Something that that Linux desktop isn’t lacking is tools for working with plain text. That’s especially true for text editors. I should know — I’ve tried more than a few in my time.
A while back, I was having a spot of bother with an editor called Gedit. That bother had to do with the editor’s search function — I don’t recall the details, to be honest. To get around that problem, I turned to another editor called FeatherPad.
I found FeatherPad to be a more-than-adequate editor, one with several useful functions. Even though I looked at it briefly in another post, I’ve been meaning to take a closer look at FeatherPad. So why don’t we do that now?
If you want to be hardcore and display your geek credentials, you can grab FeatherPad’s source code and compile it. Or, you can take the easy way out and install it from your Linux distribution’s package manager or software centre. Assuming it’s available from there, of course.
There’s also an unofficial Snap package for those of you who like to install that way.
So you’ve installed FeatherPad. Now what? Fire it up, of course!
FeatherPad doesn’t very different from any other editor you’ve used in the past, does it? As with those editors, you can either create a file or open an existing one and start working on it.
As you can see, FeatherPad supports syntax highlighting (useful when working with markup languages). FeatherPad also automatically closes brackets and quotes. You also get a running line and a word count at the bottom of the editor window.
Customizing the Editor
Out of the box, FeatherPad is more than usable. However, there are a few tweaks that you can do to make it better suit your needs and style of work.
To do that, select Options > Preferences.
Some of the settings that I change include:
- Turning syntax highlighting on by default.
- Keeping line wrapping on for all files.
- Remembering the size of the editor window the next time I start it up.
One other customization I find useful is where to position tabs on the screen. You can keep the tabs in their traditional place (just below the toolbar) or place them on the left, right, or bottom of the window. I tried all four and found that putting the tabs on the left works best for me. Your mileage (or whatever unit of distance that you use) may vary.
You can’t change the editor’s font in the Preferences window. You have to select Options > Font to do that.
A Function and a Pair of Annoyances
To be honest, I don’t demand all that much from my text editors. Most of what FeatherPad offers meets my needs. Anything on top of that is a bonus.

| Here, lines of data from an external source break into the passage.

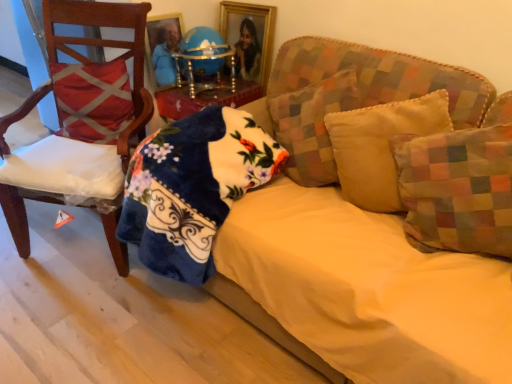
Question: From a real-world perspective, is multicolored fabric pillow at right, the fourth pillow positioned from the left, above or below blue glossy globe at center?

Choices:
 (A) below
 (B) above

Answer: (A)

Question: Based on their positions, is multicolored fabric pillow at right, which is the first pillow from right to left, located to the left or right of blue glossy globe at center?

Choices:
 (A) left
 (B) right

Answer: (B)

Question: Based on their relative distances, which object is farther from the wooden chair at left?

Choices:
 (A) yellow fabric pillow at center, arranged as the 2th pillow when viewed from the right
 (B) multicolored fabric pillow at right, which is the first pillow from right to left
 (C) velvet yellow couch at center
 (D) blue glossy globe at center
 (E) beige fabric pillow at center, which is the 2th pillow in left-to-right order

Answer: (B)

Question: Which of these objects is positioned closest to the red fabric pillow at left, which is the 4th pillow in right-to-left order?

Choices:
 (A) yellow fabric pillow at center, arranged as the third pillow when viewed from the left
 (B) gold/glass picture frame at upper center
 (C) fluffy blue blanket at lower left
 (D) beige fabric pillow at center, which is the 2th pillow in left-to-right order
 (E) blue glossy globe at center

Answer: (E)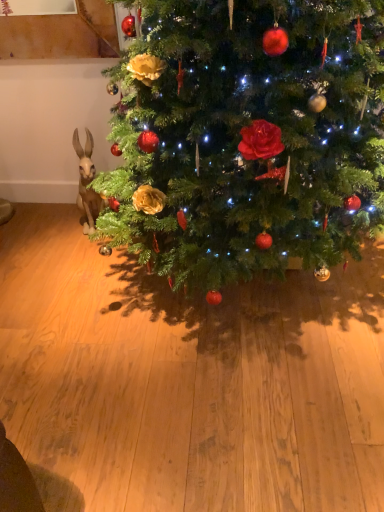
Question: Can you confirm if green matte christmas tree at center is shorter than matte plastic rabbit at left?

Choices:
 (A) no
 (B) yes

Answer: (A)

Question: Is green matte christmas tree at center thinner than matte plastic rabbit at left?

Choices:
 (A) no
 (B) yes

Answer: (A)

Question: Does green matte christmas tree at center have a greater width compared to matte plastic rabbit at left?

Choices:
 (A) no
 (B) yes

Answer: (B)

Question: Can you confirm if green matte christmas tree at center is taller than matte plastic rabbit at left?

Choices:
 (A) yes
 (B) no

Answer: (A)

Question: Is green matte christmas tree at center positioned with its back to matte plastic rabbit at left?

Choices:
 (A) no
 (B) yes

Answer: (A)

Question: Is green matte christmas tree at center aimed at matte plastic rabbit at left?

Choices:
 (A) no
 (B) yes

Answer: (A)

Question: Can you confirm if matte plastic rabbit at left is thinner than green matte christmas tree at center?

Choices:
 (A) no
 (B) yes

Answer: (B)

Question: Can you confirm if matte plastic rabbit at left is shorter than green matte christmas tree at center?

Choices:
 (A) no
 (B) yes

Answer: (B)

Question: Is matte plastic rabbit at left at the left side of green matte christmas tree at center?

Choices:
 (A) yes
 (B) no

Answer: (A)

Question: Would you say matte plastic rabbit at left is outside green matte christmas tree at center?

Choices:
 (A) yes
 (B) no

Answer: (A)

Question: Is the surface of matte plastic rabbit at left in direct contact with green matte christmas tree at center?

Choices:
 (A) yes
 (B) no

Answer: (B)

Question: Does matte plastic rabbit at left have a greater height compared to green matte christmas tree at center?

Choices:
 (A) no
 (B) yes

Answer: (A)

Question: Relative to matte plastic rabbit at left, is green matte christmas tree at center in front or behind?

Choices:
 (A) front
 (B) behind

Answer: (A)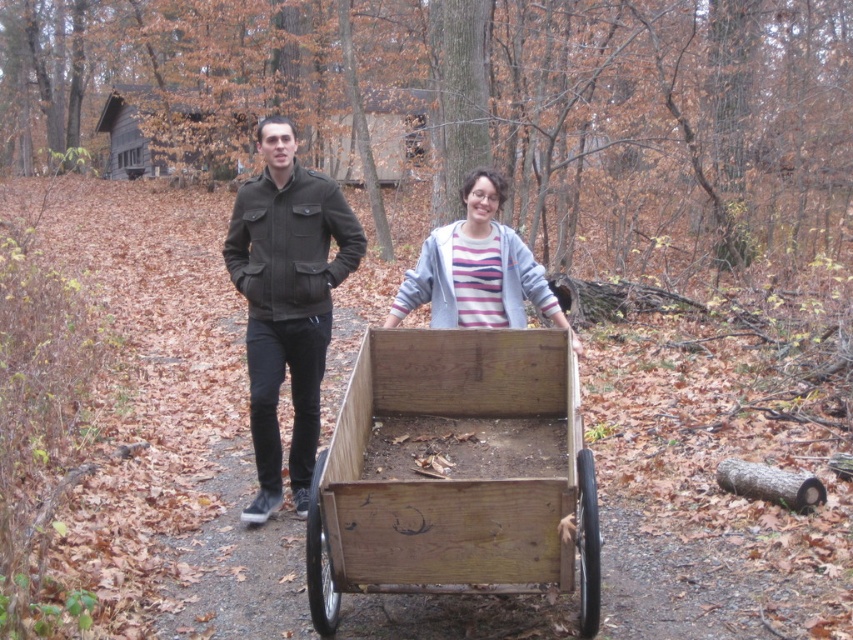
Does dark olive-green jacket at center have a smaller size compared to striped cotton hoodie at center?

Actually, dark olive-green jacket at center might be larger than striped cotton hoodie at center.

In the scene shown: Who is more forward, (x=292, y=147) or (x=463, y=221)?

Point (x=292, y=147) is more forward.

Where is `dark olive-green jacket at center`? This screenshot has height=640, width=853. dark olive-green jacket at center is located at coordinates (287, 301).

Looking at this image, is the position of wooden wagon at center less distant than that of dark olive-green jacket at center?

That is True.

Does wooden wagon at center have a smaller size compared to dark olive-green jacket at center?

No, wooden wagon at center is not smaller than dark olive-green jacket at center.

Does point (424, 352) lie behind point (305, 186)?

No, (424, 352) is in front of (305, 186).

Where is `wooden wagon at center`? wooden wagon at center is located at coordinates (456, 474).

Between wooden wagon at center and striped cotton hoodie at center, which one has more height?

With more height is wooden wagon at center.

Does point (451, 582) come in front of point (543, 278)?

Yes, point (451, 582) is closer to viewer.

Where is `wooden wagon at center`? The image size is (853, 640). wooden wagon at center is located at coordinates (456, 474).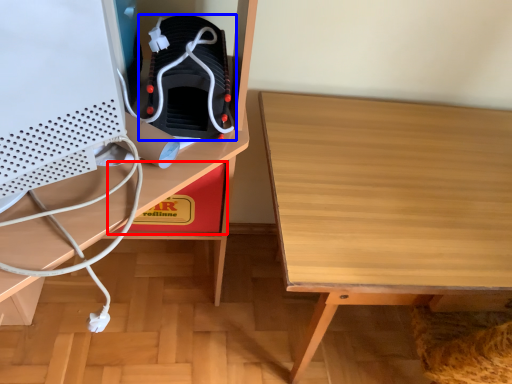
Question: Which object is closer to the camera taking this photo, cardboard box (highlighted by a red box) or footwear (highlighted by a blue box)?

Choices:
 (A) cardboard box
 (B) footwear

Answer: (B)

One of those bonus features for me is the search and search/replace functions. They work as well as any editor I’ve used. And the search/replace function, as I recall, works better than in other, more mature editors.
Now, to the two annoyances. They’re minor, but telling. While FeatherPad displays a word count, you need to refresh it. The word count doesn’t update automatically as you type.
FeatherPad also lacks a spelling checker. I don’t know about you, but when writing anything I find a spelling checker to be more than a bit useful. I’m hoping that FeatherPad’s developer adds one in the future. For now, when I use FeatherPad I check spelling with another editor or with a utility like Aspell.
I’ll be honest and point out that I don’t use FeatherPad as my main editor. That’s not a reflection on FeatherPad. It’s just I’m comfortable with the editor that I’m using at the moment.
My not using FeatherPad shouldn’t dissuade you from giving it a try. FeatherPad is a solid editor that can handle most text editing tasks, whether you’re a techie or not.